Tak, odważyłam się w końcu wziąć ponownie do ręki distressy, pędzelek i Lavionkowy stempel i spróbować po raz drugi kolorowania tuszami ;) Kilkanaście pierwszych prób kończyło się na tym, że jak włosy wyszły dobrze to spódnica była plamą i na odwrót - to co widzicie to pierwszy obrazek który w miarę wyszedł w całości - nie miałam juz siły próbować dalej. Ale będę... dobrze, że Święta przed nami - będzie duuużo czasu na kolejne próby :D
Chyba już Walentynki mi siedzą w głowie bo postała taka wesoła, kolorowa kartka z serduszkiem :) No i te motylki... trochę mnie poniosło twórczo ;) najpierw przystemplowałam ze dwa - a bo wesołe kolory, kwiatowe motywy na papierze no a potem zastanowilam się nad tym skąd u licha mają być motyle w zimie ( Lavionka ewidentnie w stroju zimowym)... no i już chciałam maskować jak mnie olśniło ;) Miłość - motylki w brzuchu.

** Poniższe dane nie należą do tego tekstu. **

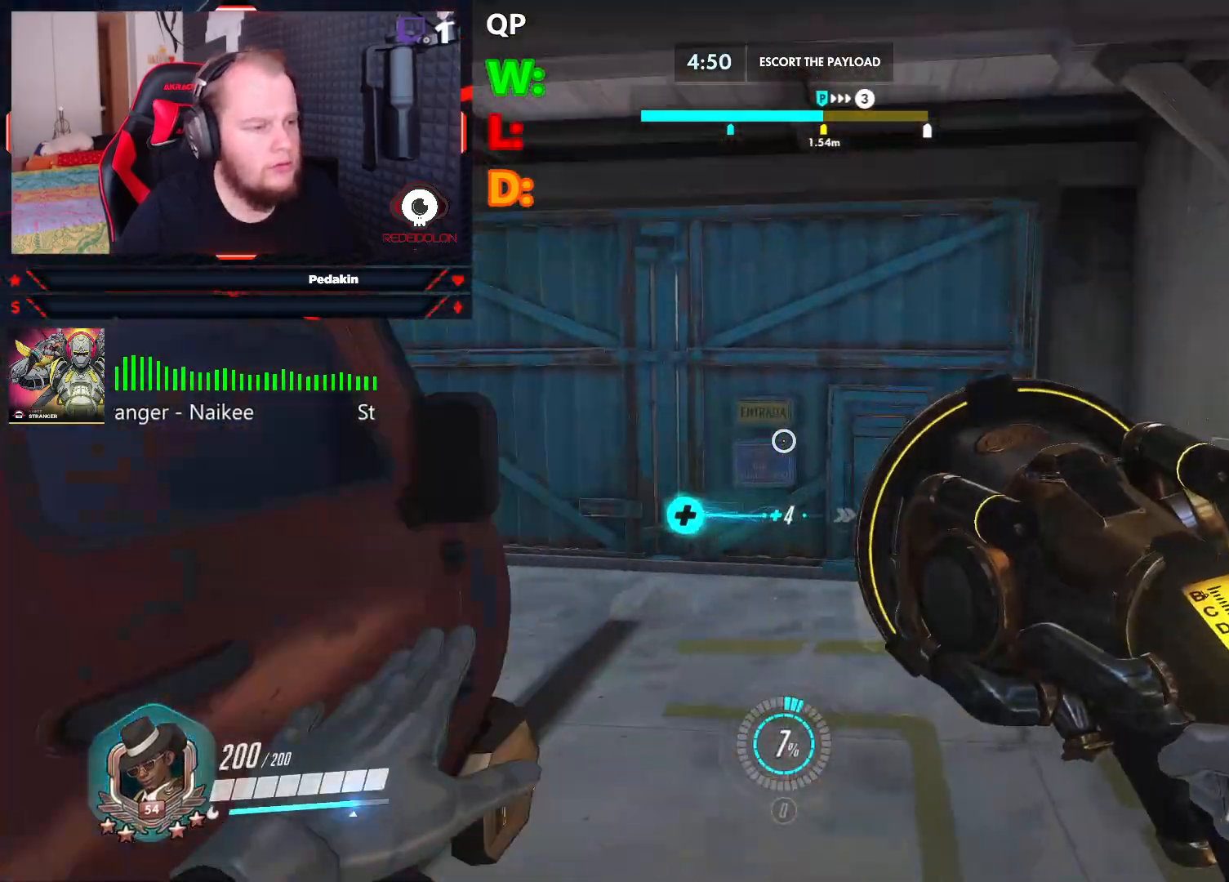
{"keys": ["a", "space"], "mouse": [], "events": [[354, "space", "down"]]}
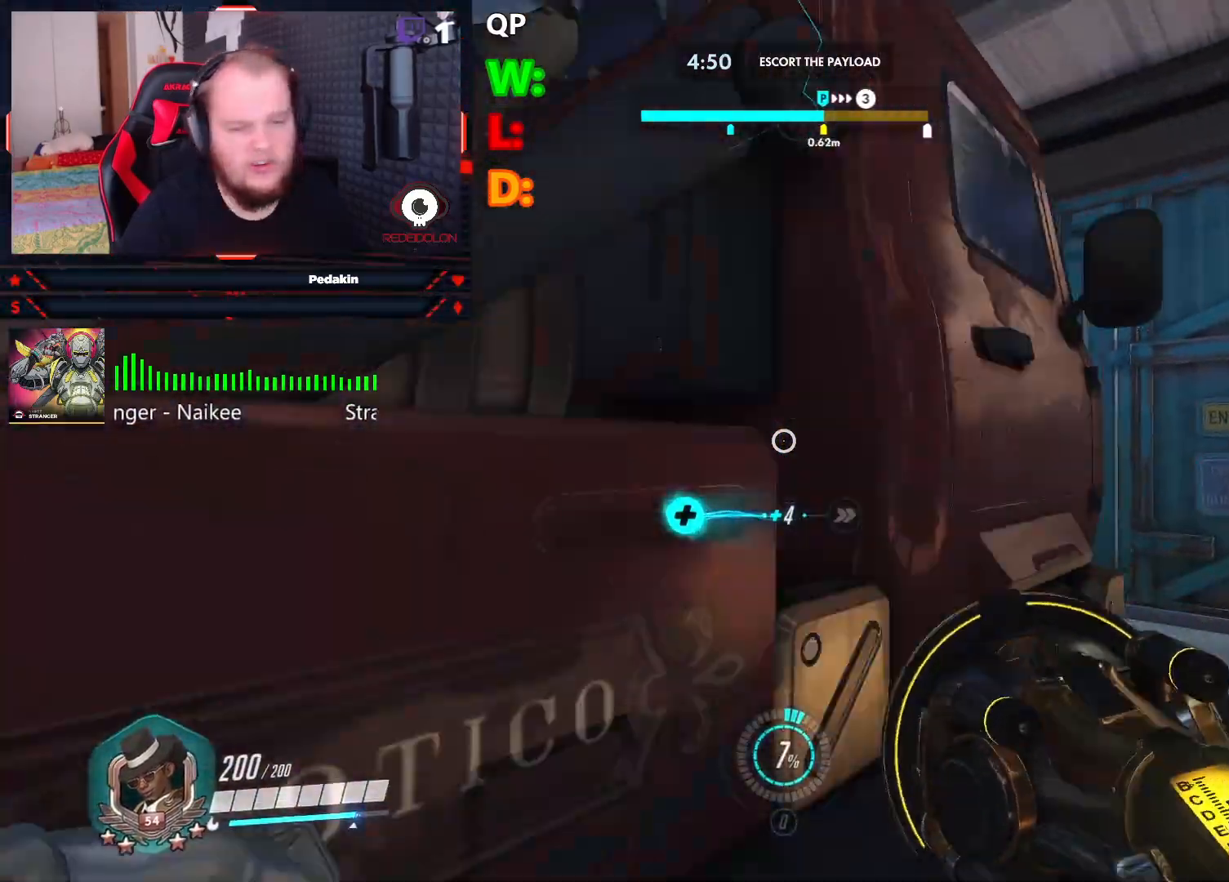
{"keys": ["a", "w"], "mouse": [], "events": [[146, "w", "down"], [333, "space", "up"]]}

Stwierdziłam, że nawet trzyma się kupy ta teoria więc dostemplowałam kolejne i tak już zostało :)
7 godzin temu
8 komentarzy:
Kartka śliczna, a stempel pomalowany fenomenalnie!!
jak na moje oko to Lavionka pokolorowana pierwsza klasa :)
własnie się dzisiaj zastanawiałam kiedy zobaczę u kogoś pierwszą kartkę walentynkową :)
no i mówisz i masz jak widzę :D
no jak to>>????tak bosko???bez wysilku?:P
Haha, a ja dzisiaj właśnie pomyślałam sobie, że może by tak zacząć coś z Walentyntkami, i od razu pomyślałam o Lavionkach :-))
A tu proszę, jak na zawołanie karteczka walentynkowa z CUDNIE pomalowanym stempelkiem!!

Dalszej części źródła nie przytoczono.